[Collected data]
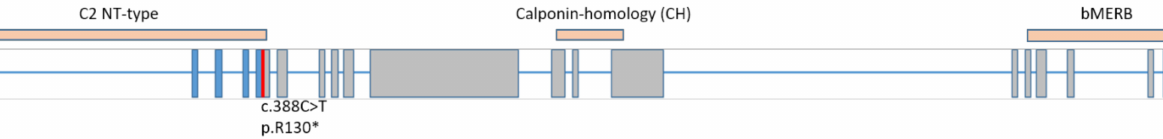
Figure 2. Structure of the EHBP1L1 gene and site of the mutation. All 19 exons are filled in gray or blue. The premature stop codon mutation in exon 5 is marked by a red line. The wild-type protein will contain 19 exons (i.e., all blue and gray exons), while the mutant protein, if produced, would contain only exons 1–4 and part of exon 5 (i.e., the blue ones). The locations of the predicted homology domains, in reference to the human EHBP1L1 protein, are also indicated. A comparative amino acid sequence analysis determined a 70.3% identity between the canine and human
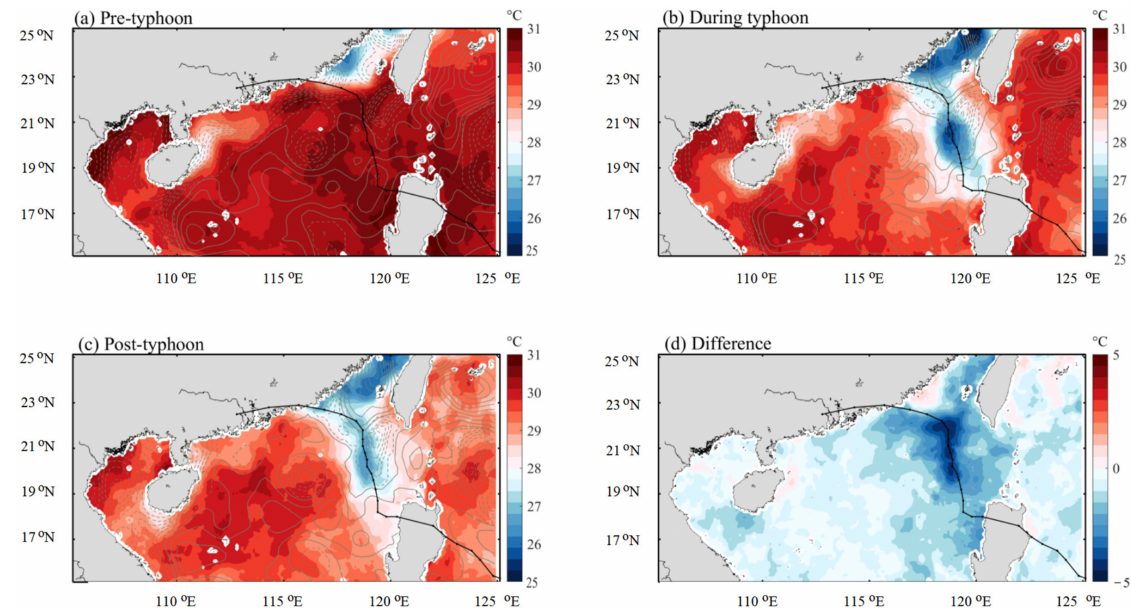
Figure 6. Spatial distribution of sea surface temperature during pre-typhoon ( a ) 1–5 July, during typhoon ( b ) 6–9 July, and post-typhoon ( c ) 10–12 July, and difference ( d ) 10–12 July minus 1–5 July. The gray line represents the sea level anomaly. The black line denotes typhoon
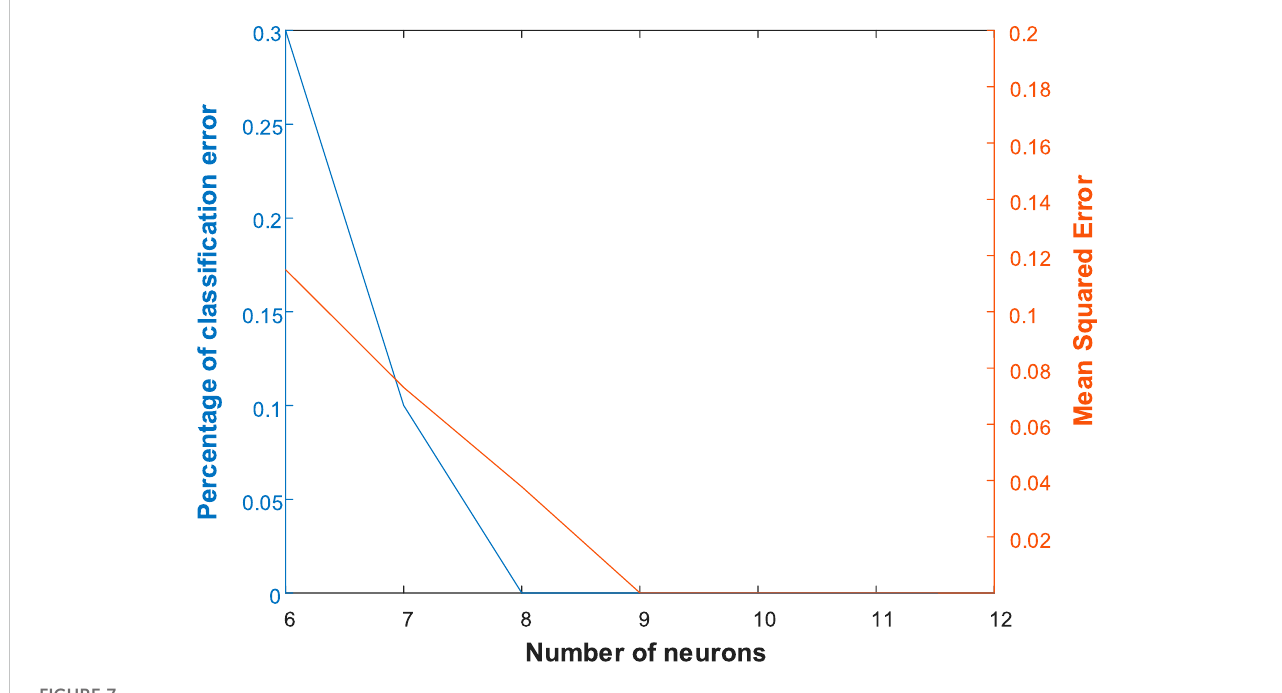
FIGURE 7 The relationship between the number of hidden nodes and classi fi cation error, MSE.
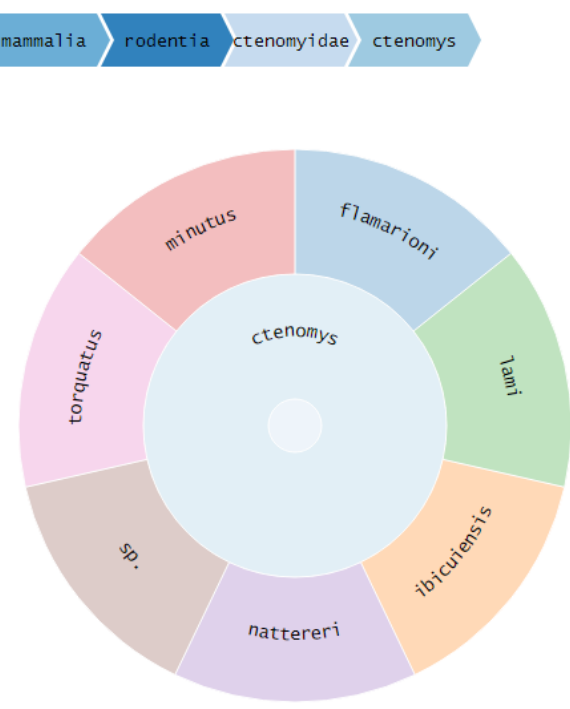
Figure 13. Breadcrumbs and the Sunburst visualization, showing all parent nodes of the zoomed-in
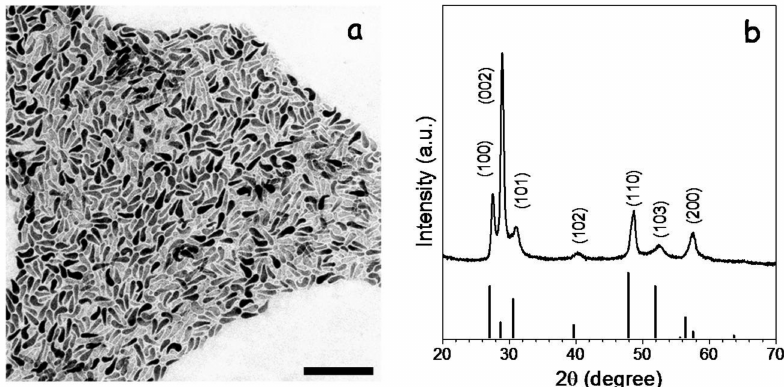
Figure 1. Representative TEM micrograph ( a ) and XRD pattern ( b ) of CGS NCs with wurtzite crystal phase. TEM scale bar = 200 nm. The JCPDS (Joint Committee on Powder Diffraction Standards) 001-1280 phase standard card, corresponding to wurtzite CGS, is included as a reference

Task brief
Across the entries above, how many lines include the word "nodes"? Give only the number.

Reply
2